In the present embodiment, the product flow passage 75 includes a first production valve 76 and a second production valve 78. As illustrated the first production valve 76 is positioned upstream of an annulus crossover valve 80, and the second production valve 78 is positioned downstream from the annulus crossover valve 80. As discussed in detail below, the valves 76, 78 and 80 may be controlled to vary fluid flow into and out of the annulus 58 and tubing string 57. In addition, the product flow passage 75 includes a choke 82 positioned downstream from the production valves 76 and 78, and configured to regulate pressure and/or flow rate of product through the product flow passage 75. The product flow passage 75 also includes a flowline isolation valve 84 configured to selectively block fluid flow between the tree 22 and the surface. As illustrated, the product flow passage 75 terminates at a flowline hub 86 configured to interface with a conduit or manifold that conveys the product from the wellhead 12 to a surface vessel or platform.

● ● ●

### Task directions
According to the wellhead excerpt, what is the flowline isolation valve 84 configured to do?

### Given information
● ● ●

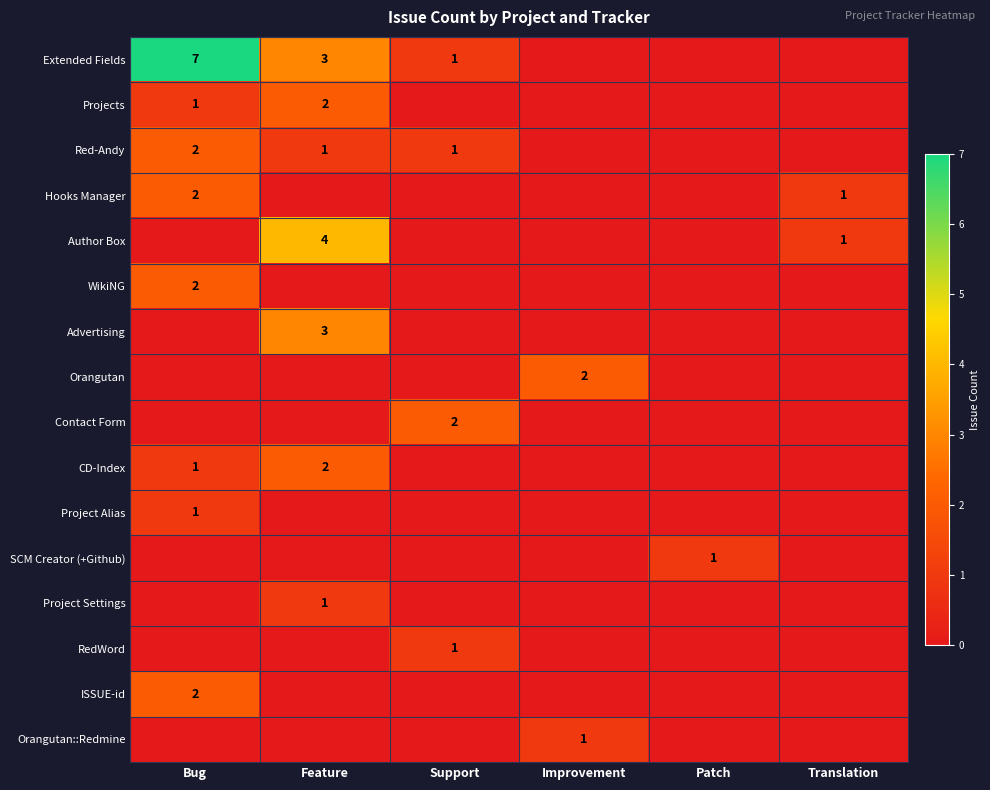

Is it true that RedWord equals 1 at Support?

True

● ● ●

### Exercise result
It is configured to selectively block fluid flow between the tree 22 and the surface.